95-mal musste er dem Tod zur Hand gehen und verurteilte Mörder zur Hinrichtung begleiten. Seine Skrupel behielt Pfarrer Carroll Pickett für sich.

Von M. Gösele


Viele Menschen sprechen von der Hölle. Doch nur die wenigsten haben sie gesehen. Der 74-jährige Gefängnispfarrer Carroll Pickett ist einer von ihnen. Im Staatsgefängnis von Huntsville, einer kleinen Stadt nördlich von Houston, ist er Augenzeuge geworden.

Mit 95 Menschen hat Pickett hier die letzten 18 Stunden ihres Lebens verbracht. 95-mal hat er mit angesehen, wie sie danach getötet wurden. Denn Huntsville ist der Ort, an dem der Staat Texas seine Todesurteile vollstrecken lässt. Es ist der Ort, an dem der Staat „mordet“, sagt der Geistliche.

Was Pickett in den Momenten der Hinrichtung denkt, bleibt lange Zeit sein Geheimnis. Keiner darf wissen, wie er zu der Todesstrafe steht. Denn einen, der dagegen ist, kann der Staat in so einem Amt nicht brauchen. 13 Jahre hält Pickett den Mund und begleitet die zum Tode Verurteilten auf ihrem letzten Gang. Erst heute, lange nachdem er den Dienst quittiert hat,

Vergessen kann der Geistliche keine einzige der 95 Exekutionen. Vor allem nicht die Geschichte von Häftling EX 670, James David („J.D.“) Autry: Er soll im Oktober 1983 der zweite Häftling in Texas werden, der mit der Todesspritze hingerichtet wird. Mit 25 Jahren hatte er einen Ladenbesitzer erschossen. Die Beute: ein Sechserpack Bier.

Früh am Morgen, um sechs Uhr, wird J.D. Autry aus der Todeszelle von Ellis, wenige Meilen außerhalb von Huntsville, angeliefert. Die Arme auf den Rücken gekettet und mit einem dicken Ledergürtel auf Hüfthöhe fixiert: So sieht ihn Pfarrer Pickett zum ersten Mal.

Autry habe wegen der Fußschellen nur kleine Schritte machen können, erinnert sich Pickett. Neun schwere Eisentüren gehen vor ihm auf, neun Pforten in die Freiheit. Aber „Freiheit“ meint an diesem Ort immer nur den sicheren Tod.

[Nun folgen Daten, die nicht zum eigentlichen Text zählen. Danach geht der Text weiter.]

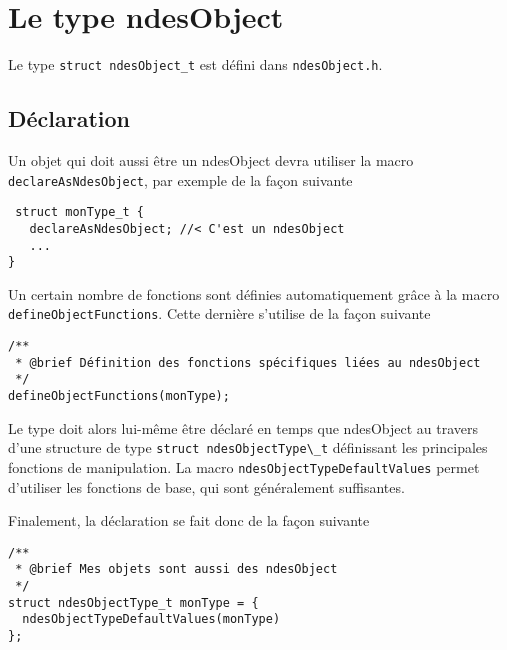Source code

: %
\section{Le type ndesObject}

   Le type {\tt struct ndesObject\_t} est défini dans {\tt ndesObject.h}.

%
\subsection{Déclaration}

   Un objet qui doit aussi être un ndesObject devra utiliser la macro
   \lstinline{declareAsNdesObject}, par exemple de la façon suivante


\begin{verbatim}
 struct monType_t {
   declareAsNdesObject; //< C'est un ndesObject 
   ...
}
\end{verbatim}

   Un certain nombre de fonctions sont définies automatiquement grâce
à la macro \lstinline{defineObjectFunctions}. Cette dernière s'utilise
de la façon suivante

\begin{verbatim}
/**
 * @brief Définition des fonctions spécifiques liées au ndesObject
 */
defineObjectFunctions(monType);
\end{verbatim}

   Le type doit alors lui-même être déclaré en temps que ndesObject au
travers d'une structure de type \lstinline{struct ndesObjectType\_t}
définissant les principales fonctions de manipulation. La macro
\lstinline{ndesObjectTypeDefaultValues} permet d'utiliser les
fonctions de base, qui sont généralement suffisantes.

   Finalement, la déclaration se fait donc de la façon suivante
   
\begin{verbatim}
/**
 * @brief Mes objets sont aussi des ndesObject
 */
struct ndesObjectType_t monType = {
  ndesObjectTypeDefaultValues(monType)
};
\end{verbatim}


%
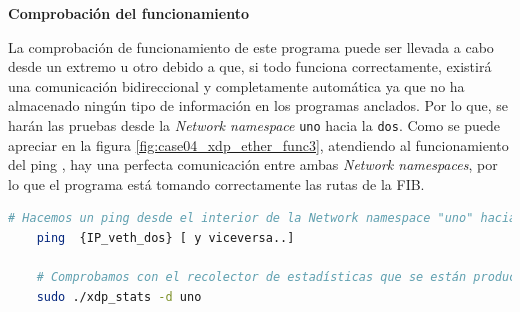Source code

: \vspace{1cm}

\textbf{Comprobación del funcionamiento}\\
\par
La comprobación de funcionamiento de este programa puede ser llevada a cabo desde un extremo u otro debido a que, si todo funciona correctamente, existirá una comunicación bidireccional y completamente automática ya que no ha almacenado ningún tipo de información en los programas anclados. Por lo que, se harán las pruebas desde la \textit{Network namespace} \texttt{uno} hacia la \texttt{dos}. Como se puede apreciar en la figura \ref{fig:case04_xdp_ether_func3}, atendiendo al funcionamiento del ping \hspace{1mm}, hay una perfecta comunicación entre ambas \textit{Network namespaces}, por lo que el programa está tomando correctamente las rutas de la FIB. \\

\begin{lstlisting}[language= bash, style=Consola, caption={Comprobación del funcionamiento Forwarding auto - Case04},label=code:case04_xdp_ether_func3]
    # Hacemos un ping desde el interior de la Network namespace "uno" hacia la veth0 de la Network namespace "dos"
    ping  {IP_veth_dos} [ y viceversa..]
    
    # Comprobamos con el recolector de estadísticas que se están produciendo XDP_REDIRECT
    sudo ./xdp_stats -d uno

\end{lstlisting}

\newpage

„Verbranntes Fleisch“ im Todeshaus


Als Carroll Pickett 1980 im Gefängnis in Huntsville anfängt, will er nicht lange dort arbeiten: ein Jahr vielleicht, als Übergangslösung. Die letzte Exekution ist zu diesem Zeitpunkt schon 16 Jahre her, Pickett denkt an Gefangenenseelsorge, Gottesdienste, Chorproben. „Hinter den Mauern“, spottet ein Freund, „können dir die Schäfchen wenigstens nicht weglaufen.“ Man lacht, ohne zu wissen, was noch kommen soll.

Im November 1982 verändert sich Picketts Stellenbeschreibung. Gefängnisdirektor Jack Pursley kündigt an: Es wird wieder hingerichtet, schon am 7. Dezember. Die weltweit erste Hinrichtung mit der Todesspritze. Bis dahin wolle er ein funktionierendes Team zusammenbekommen. „Diese Ankündigung war für mich wie eine Sonderzustellung aus der Hölle“, sagt Pickett.

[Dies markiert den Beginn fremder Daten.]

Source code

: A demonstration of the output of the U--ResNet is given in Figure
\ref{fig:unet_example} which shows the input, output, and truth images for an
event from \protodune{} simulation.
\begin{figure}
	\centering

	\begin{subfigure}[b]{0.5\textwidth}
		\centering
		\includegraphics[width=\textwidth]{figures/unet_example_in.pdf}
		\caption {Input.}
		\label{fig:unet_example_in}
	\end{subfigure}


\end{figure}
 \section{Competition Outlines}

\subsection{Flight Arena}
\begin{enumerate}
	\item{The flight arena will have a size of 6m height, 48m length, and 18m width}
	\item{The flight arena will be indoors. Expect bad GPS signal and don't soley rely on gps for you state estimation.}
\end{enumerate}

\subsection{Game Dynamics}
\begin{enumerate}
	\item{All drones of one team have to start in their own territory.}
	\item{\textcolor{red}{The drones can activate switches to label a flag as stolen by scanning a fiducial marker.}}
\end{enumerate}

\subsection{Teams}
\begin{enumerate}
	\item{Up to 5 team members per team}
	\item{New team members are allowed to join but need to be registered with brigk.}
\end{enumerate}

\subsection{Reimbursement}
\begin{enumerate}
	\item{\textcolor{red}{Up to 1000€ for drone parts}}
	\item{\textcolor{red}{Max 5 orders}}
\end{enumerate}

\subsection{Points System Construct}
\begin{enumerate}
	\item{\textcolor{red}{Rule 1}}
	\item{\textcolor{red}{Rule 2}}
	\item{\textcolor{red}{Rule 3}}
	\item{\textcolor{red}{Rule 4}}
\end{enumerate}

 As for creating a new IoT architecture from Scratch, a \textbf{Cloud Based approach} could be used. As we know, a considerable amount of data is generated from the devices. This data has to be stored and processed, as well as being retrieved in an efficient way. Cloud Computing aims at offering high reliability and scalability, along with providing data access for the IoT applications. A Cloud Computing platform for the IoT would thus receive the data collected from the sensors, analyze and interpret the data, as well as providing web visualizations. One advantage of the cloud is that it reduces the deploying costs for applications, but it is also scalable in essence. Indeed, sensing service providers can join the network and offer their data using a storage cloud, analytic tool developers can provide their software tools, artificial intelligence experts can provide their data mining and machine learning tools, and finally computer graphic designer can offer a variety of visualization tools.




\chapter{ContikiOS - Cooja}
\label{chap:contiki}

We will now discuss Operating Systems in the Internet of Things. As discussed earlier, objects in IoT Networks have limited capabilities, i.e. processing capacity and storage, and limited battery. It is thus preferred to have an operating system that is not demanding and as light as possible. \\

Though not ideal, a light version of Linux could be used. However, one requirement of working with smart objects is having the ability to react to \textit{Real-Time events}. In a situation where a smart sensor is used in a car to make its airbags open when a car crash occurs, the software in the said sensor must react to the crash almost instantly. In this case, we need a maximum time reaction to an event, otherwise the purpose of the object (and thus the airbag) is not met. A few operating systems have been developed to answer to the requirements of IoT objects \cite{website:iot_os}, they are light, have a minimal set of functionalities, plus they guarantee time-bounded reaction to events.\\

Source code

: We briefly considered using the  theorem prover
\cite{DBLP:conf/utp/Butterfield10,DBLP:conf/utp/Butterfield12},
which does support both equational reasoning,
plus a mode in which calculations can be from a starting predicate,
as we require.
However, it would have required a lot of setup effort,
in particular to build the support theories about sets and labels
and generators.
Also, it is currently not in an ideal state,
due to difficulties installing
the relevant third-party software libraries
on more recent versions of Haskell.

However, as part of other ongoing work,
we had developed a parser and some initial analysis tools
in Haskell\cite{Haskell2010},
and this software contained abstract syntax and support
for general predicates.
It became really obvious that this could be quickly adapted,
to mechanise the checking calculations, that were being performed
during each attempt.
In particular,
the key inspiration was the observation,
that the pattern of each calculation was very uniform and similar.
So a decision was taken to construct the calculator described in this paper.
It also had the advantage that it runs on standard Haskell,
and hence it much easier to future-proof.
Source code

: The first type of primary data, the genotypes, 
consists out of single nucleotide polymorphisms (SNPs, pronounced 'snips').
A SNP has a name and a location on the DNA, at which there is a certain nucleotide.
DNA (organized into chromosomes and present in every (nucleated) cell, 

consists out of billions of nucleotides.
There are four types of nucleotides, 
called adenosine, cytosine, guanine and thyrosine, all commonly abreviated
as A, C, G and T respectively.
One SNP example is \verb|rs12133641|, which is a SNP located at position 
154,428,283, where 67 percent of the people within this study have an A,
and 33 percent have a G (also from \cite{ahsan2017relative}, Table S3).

Der Pfarrer ist der erste Mensch ohne Uniform und Waffen, den die Todeskandidaten in Huntsville zu sehen bekommen. Und, wenn aus Sicht der texanischen Justiz „alles glatt läuft“, auch der letzte.

Auge um Auge, Zahn um Zahn

Pickett ist ein Südtexaner durch und durch: aufgewachsen in einer Gegend und einer Zeit, als Viehdiebe noch ohne große Umschweife aufgeknüpft wurden. Groß geworden in einer Gesellschaft, deren Bibelkenntnis sich bis heute vor allem auf das Alte Testament beschränkt: Auge um Auge, Zahn um Zahn.

Lange weiß Reverend Pickett nicht, ob er für oder gegen die kapitalste aller Strafen sein soll. Eigentlich ist er dagegen, aber vielleicht gibt es ja doch Ausnahmen. Bei Kindermördern vielleicht? Vielleicht.

Als er zum ersten Mal das Todeshaus betritt und den in einer Kiste verpackten elektrischen Stuhl riecht — „wie verbranntes Fleisch“ —, verschwinden seine Zweifel: Picketts Welt ist nicht die der Rache, sondern die der Vergebung.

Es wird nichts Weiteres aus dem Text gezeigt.